Soundgen is an open-source algorithm that is being developed for the synthesis of human non-speech sounds and animal vocalizations in a user-friendly way, with a limited number of acoustically meaningful parameters. This tool is primarily intended for psychological and biological research. Potentially it can also be used for human-machine interaction, since it provides a straightforward method for reproducing or generating de novo a wide variety of emotional vocalizations. The first official release of R package "soundgen 1.0.0" contains the sound generating algorithm as well as tools for acoustic analysis.

Bug reports, criticisms and suggestions are all warmly welcome! Soundgen is written and maintained by Andrey Anikin. You can reach me at rty.anik / at / rambler.ru


Essential links

Released R package on CRAN To install from R: install.packages("soundgen")
Developmental version and source code on github
Vignette on sound generation (html)
Vignette on acoustic analysis (html)
Automatically generated manual (pdf)
A demo with cat vocalizations (html)

How to install it

The current version is written in R, which is a popular general-purpose programming language. To install the package, run install.packages('soundgen') in R environment.

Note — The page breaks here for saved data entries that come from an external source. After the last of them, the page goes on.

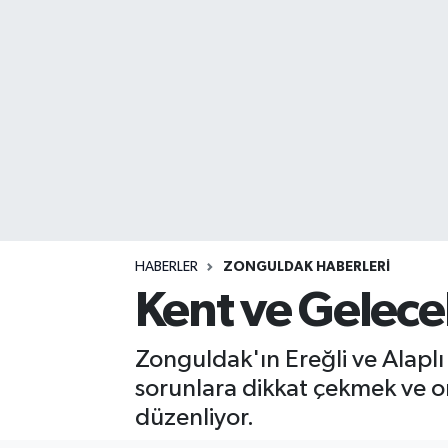
DEVREK
DÜZCE
EREĞLİ
GÖKÇEBEY
KARABÜK
HABERLER
ZONGULDAK HABERLERI
KASTAMONU
Kent ve Gelecek 
Zonguldak'ın Ereğli ve Alaplı 
sorunlara dikkat çekmek ve o
düzenliyor.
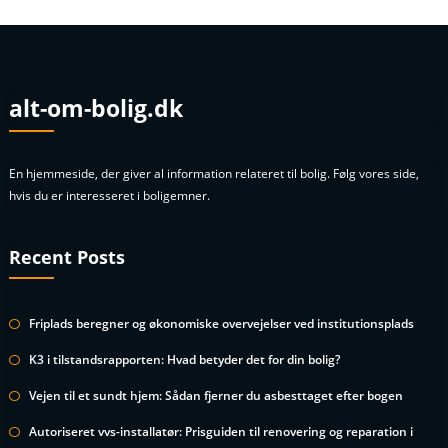
alt-om-bolig.dk
En hjemmeside, der giver al information relateret til bolig. Følg vores side,
hvis du er interesseret i boligemner.
Recent Posts
Friplads beregner og økonomiske overvejelser ved institutionsplads
K3 i tilstandsrapporten: Hvad betyder det for din bolig?
Vejen til et sundt hjem: Sådan fjerner du asbesttaget efter bogen
Autoriseret vvs-installatør: Prisguiden til renovering og reparation i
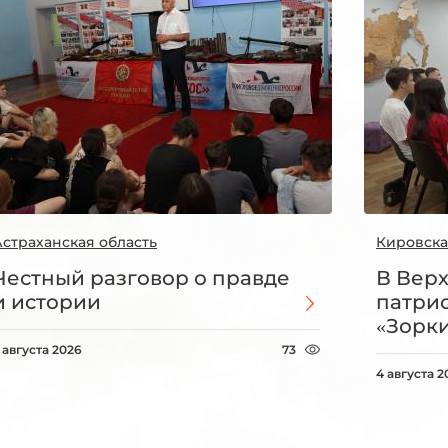
Астраханская область
Кировска
Честный разговор о правде
В Вер
и истории
патри
«Зорки
 августа 2026
73
4 августа 2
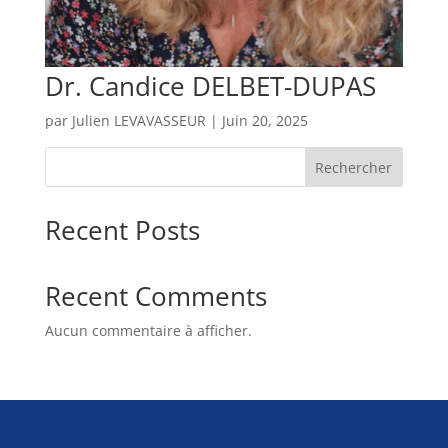
Dr. Candice DELBET-DUPAS
par
Julien LEVAVASSEUR
|
Juin 20, 2025
Rechercher
Recent Posts
Recent Comments
Aucun commentaire à afficher.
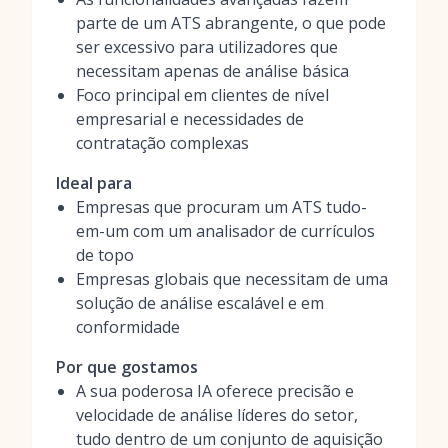
parte de um ATS abrangente, o que pode
ser excessivo para utilizadores que
necessitam apenas de análise básica
Foco principal em clientes de nível
empresarial e necessidades de
contratação complexas
Ideal para
Empresas que procuram um ATS tudo-
em-um com um analisador de currículos
de topo
Empresas globais que necessitam de uma
solução de análise escalável e em
conformidade
Por que gostamos
A sua poderosa IA oferece precisão e
velocidade de análise líderes do setor,
tudo dentro de um conjunto de aquisição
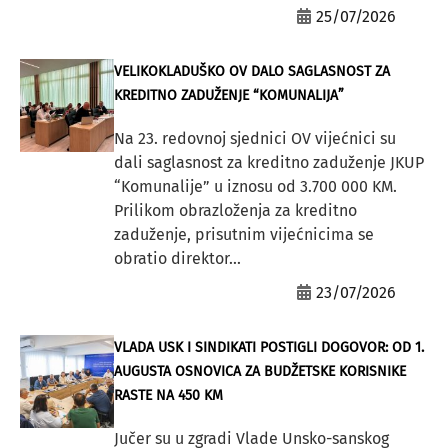
25/07/2026
VELIKOKLADUŠKO OV DALO SAGLASNOST ZA
KREDITNO ZADUŽENJE “KOMUNALIJA”
Na 23. redovnoj sjednici OV vijećnici su
dali saglasnost za kreditno zaduženje JKUP
“Komunalije” u iznosu od 3.700 000 KM.
Prilikom obrazloženja za kreditno
zaduženje, prisutnim vijećnicima se
obratio direktor...
23/07/2026
VLADA USK I SINDIKATI POSTIGLI DOGOVOR: OD 1.
AUGUSTA OSNOVICA ZA BUDŽETSKE KORISNIKE
RASTE NA 450 KM
Jučer su u zgradi Vlade Unsko-sanskog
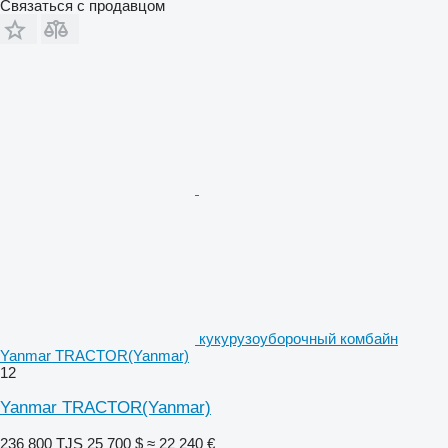
Связаться с продавцом
кукурузоуборочный комбайн
Yanmar TRACTOR(Yanmar)
12
Yanmar TRACTOR(Yanmar)
236 800 TJS
25 700 $
≈ 22 240 €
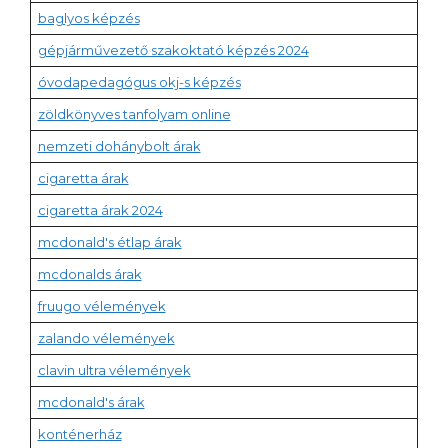
baglyos képzés
gépjárművezető szakoktató képzés 2024
óvodapedagógus okj-s képzés
zöldkönyves tanfolyam online
nemzeti dohánybolt árak
cigaretta árak
cigaretta árak 2024
mcdonald's étlap árak
mcdonalds árak
fruugo vélemények
zalando vélemények
clavin ultra vélemények
mcdonald's árak
konténerház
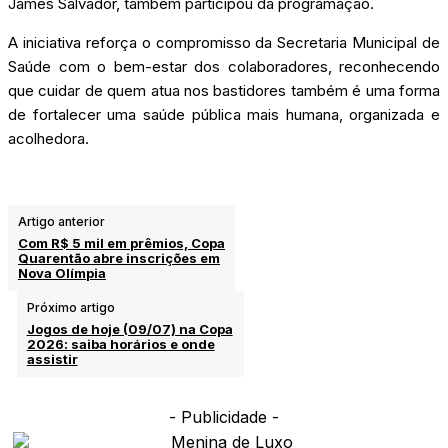
James Salvador, também participou da programação.
A iniciativa reforça o compromisso da Secretaria Municipal de
Saúde com o bem-estar dos colaboradores, reconhecendo
que cuidar de quem atua nos bastidores também é uma forma
de fortalecer uma saúde pública mais humana, organizada e
acolhedora.
Artigo anterior
Com R$ 5 mil em prêmios, Copa
Quarentão abre inscrições em
Nova Olímpia
Próximo artigo
Jogos de hoje (09/07) na Copa
2026: saiba horários e onde
assistir
- Publicidade -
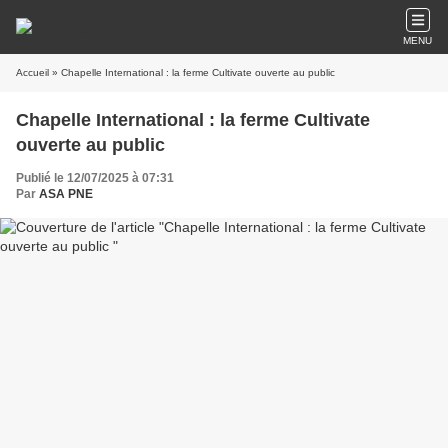
MENU
Accueil
» Chapelle International : la ferme Cultivate ouverte au public
Chapelle International : la ferme Cultivate
ouverte au public
Publié le 12/07/2025 à 07:31
Par
ASA PNE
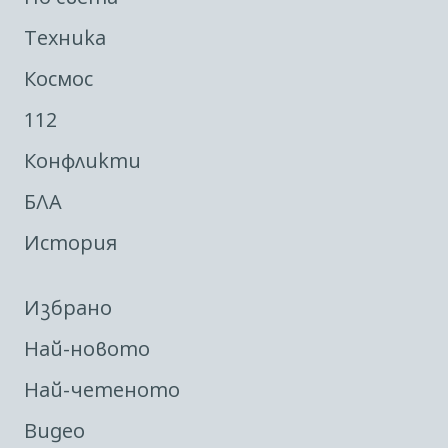
Техника
Космос
112
Конфликти
БЛА
История
Избрано
Най-новото
Най-четеното
Видео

You can also install the most recent developmental version or download the source code from github. To install from github, run:
install.packages(c("devtools", "tuneR", "seewave", "phonTools", "zoo", "shiny", "shinyBS", "reshape2", "mvtnorm", "plyr", "dtw", "grid"))

How to use it

The easiest way to get a feel for the program is to use the interactive Shiny app, which you can open in a browser by typing "soundgen_app()". NB: no sound in Safari! Please use Firefox or Chrome. The app is also available online. Server time is currently very limited; for extensive use, please install the package and run locally!

A detailed tutorial on sound generation with soundgen is provided in the vignette. To generate sounds from R console, call the soundgen() function with the desired parameters. Soundgen relies on "tuneR" library for audio playback, and it may intially fail, depending on your platform and installed software. If "soundgen(play = TRUE)" throws an error, you may need to change the default player in "tuneR" or install additional software. See the seewave vignette on sound input/output for an in-depth discussion of audio playback in R. Some tips are also available here.

How to cite it

Anikin, A. (2017) soundgen: Parametric Voice Synthesis. R package version 1.0.0.


    title = {soundgen: Parametric Voice Synthesis.},
    author = {Andrey Anikin},
    year = {2017},
    note = {R package version 1.0.0},

How it works (briefly)

The purpose is to start with a few control parameters (e.g., the intonation contour, the amount of noise, the number of syllables and their duration, etc.) and to generate a corresponding audio stream. Ignoring dependencies between control parameters and the procedure for the creation of polysyllabic vocalizations, the algorithm for generating a single voiced segment basically implements the standard source-filter model. The voiced component is generated as a sum of sine waves, one for each harmonic, and the noise component is generated as filtered white noise. Both components are then passed through a frequency filter simulating the effect of the vocal tract. This process can be conceptually divided into three stages:

  1. Generation of the harmonic component (glottal source). We "paint" the spectrogram of the glottal source based on the desired intonation contour and spectral envelope by specifying the frequencies, phases, and amplitudes of a number of sine waves, one for each harmonic of the fundamental frequency. If needed, we also add stochastic and non-linear effects at this stage: jitter and shimmer (random fluctuation in frequency and amplitude), subharmonics, slower random drift of control parameters, etc. Once the spectrogram is complete, we synthesize the corresponding waveform by generating and adding up as many sine waves as there are harmonics in the spectrum.
  2. Generation of the noise component. In addition to harmonic oscillations of the vocal cords, there are other sources of excitation, which may be generated as some form of noise. For example, aspiration noise is synthesized as white noise with some basic rolloff and added to the glottal source before formant filtering. It is similarly straightforward to add other types of noise, which may originate higher up in the vocal tract and thus display a different formant structure (e.g., high-frequency hissing, broadband clicks, etc.)
  3. Spectral filtering (formants and lip radiation). The vocal tract acts as a resonator that modifies the source spectrum by amplifying certain frequencies and dampening others. Just as we "painted" a spectrogram for the acoustic source in (1), we now "paint" a spectral filter with a specified number of stationary or moving formants. We then take a Fast Fourier transform of the generated waveform to convert it back to a spectrogram, multiply the latter by our filter, and then take an inverse Fast Fourier transform to go back to the time domain. This filtering can be applied to harmonic and noise components separately or - for noise sources close to the glottis - the harmonic component and the noise component can be added first and then filtered together.

    This page was last updated on Sep 07, 2017.